Rho craned his neck to look the Astartes in the eye, causing the metal wires which reached from his head to his body to make a noise like paper being crumpled.
‘What is your name again?’
‘Cestal Moreel,’ the warrior answered.
‘Cestal, if I may be so familiar…’
The large man nodded.
‘Cestal, you’ve undoubtedly fought on planets throughout the galaxy. I’ve never left Terra, and very rarely leave the Administratum.’
‘And your point is,’ the Steel Confessor said, his impatience evident.
Rho paused.
‘Accuracy is, of course, paramount, but there seems nothing deficient with the report. It was a victory for the Empire. The information about the Imperial Guard consists of only four paragraphs, detailing their charge on the left flank of the main attack.’
‘You read the entire battle report already.’
Rho smiled. It was rare for a librarian to be able to best an Astartes.
‘Thanks to my mechanical additions, and my training, I can read and recall an entire library’s worth of information in the time it takes you to draw a Power Sword.’
The Astartes returned Rho’s stare, but said nothing.
‘It’s just,’ Rho said, hesitating for just a moment. ‘This seems, if you don’t mind me saying, petty and hardly a good use of the Emperor’s resources. I understand my superiors already reviewed this and rejected a request from the Steel Confessors to change this data. And you are a warrior. This task of coming here hardly seems suited for you.’
The Astartes turned his head to the side and, for the first time in the smaller man’s presence, deflated a bit, his shoulders lowering slightly.
‘You, Lex Mechanic, do your bosses assign you menial tasks when they are upset with you?’

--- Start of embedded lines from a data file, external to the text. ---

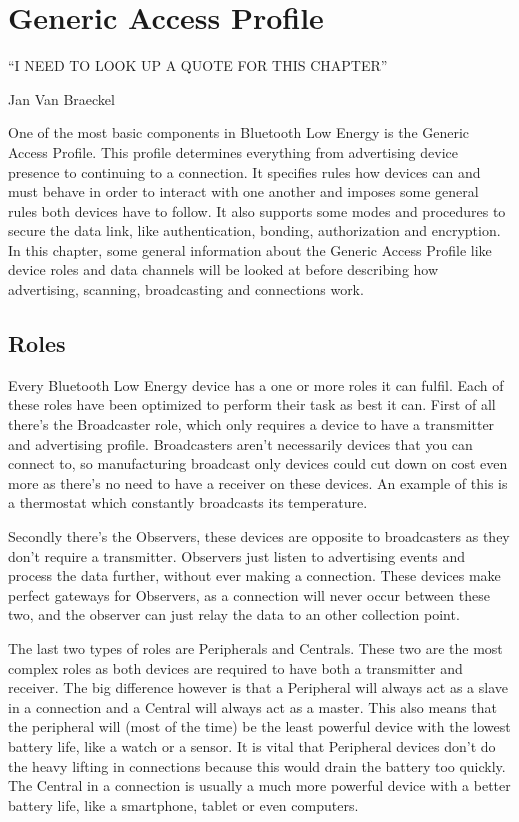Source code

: \documentclass[pdftex,a4paper,12pt,twoside]{report}
\begin{document}
\chapter{Generic Access Profile}
\label{ch:gap}
\epigraph{``I NEED TO LOOK UP A QUOTE FOR THIS CHAPTER''}{Jan Van Braeckel}
One of the most basic components in Bluetooth Low Energy is the Generic Access Profile. This profile determines everything from advertising device presence to continuing to a connection. It specifies rules how devices can and must behave in order to interact with one another and imposes some general rules both devices have to follow. It also supports some modes and procedures to secure the data link, like authentication, bonding, authorization and encryption. In this chapter, some general information about the Generic Access Profile like device roles and data channels will be looked at before describing how advertising, scanning, broadcasting and connections work.

\newpage{}

\section{Roles}
\label{sec:roles}
Every Bluetooth Low Energy device has a one or more roles it can fulfil. Each of these roles have been optimized to perform their task as best it can. First of all there's the Broadcaster role, which only requires a device to have a transmitter and advertising profile. Broadcasters aren't necessarily devices that you can connect to, so manufacturing broadcast only devices could cut down on cost even more as there's no need to have a receiver on these devices. An example of this is a thermostat which constantly broadcasts its temperature.

Secondly there's the Observers, these devices are opposite to broadcasters as they don't require a transmitter. Observers just listen to advertising events and process the data further, without ever making a connection. These devices make perfect gateways for Observers, as a connection will never occur between these two, and the observer can just relay the data to an other collection point.

The last two types of roles are Peripherals and Centrals. These two are the most complex roles as both devices are required to have both a transmitter and receiver. The big difference however is that a Peripheral will always act as a slave in a connection and a Central will always act as a master. This also means that the peripheral will (most of the time) be the least powerful device with the lowest battery life, like a watch or a sensor. It is vital that Peripheral devices don't do the heavy lifting in connections because this would drain the battery too quickly. The Central in a connection is usually a much more powerful device with a better battery life, like a smartphone, tablet or even computers.
\end{document}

Rho grinned, which, when combined with the monocle on his face, made his whole head look like a plate with geometric bits of food.
‘Of course.’
The Astartes stared at the floor, his black hair falling across his face. Rho thought he looked like a giant school boy who had been scolded by the headmaster.
‘I activated a remote detonation pack early on my last deployment. My mistake warned the xenos units of our presence, allowing some to escape. For this, I was told to come here and ‘badger the metal librarians.’
Rho bristled at the put down, but sympathised with the young warrior. Undoubtedly, the Steel Confessors thought being in the presence of the ‘metal librarians’ was punishment enough.
‘Well, Cestal. I will allow you to return triumphant. I won’t make the changes they seek, but I will alter the file so when it is accessed by your order it will seem as if alterations were made.’
The young warrior smiled.
‘We must seek our victories over our enemies, external and internal, whenever we can, don’t you think,’ Rho said as he resumed typing.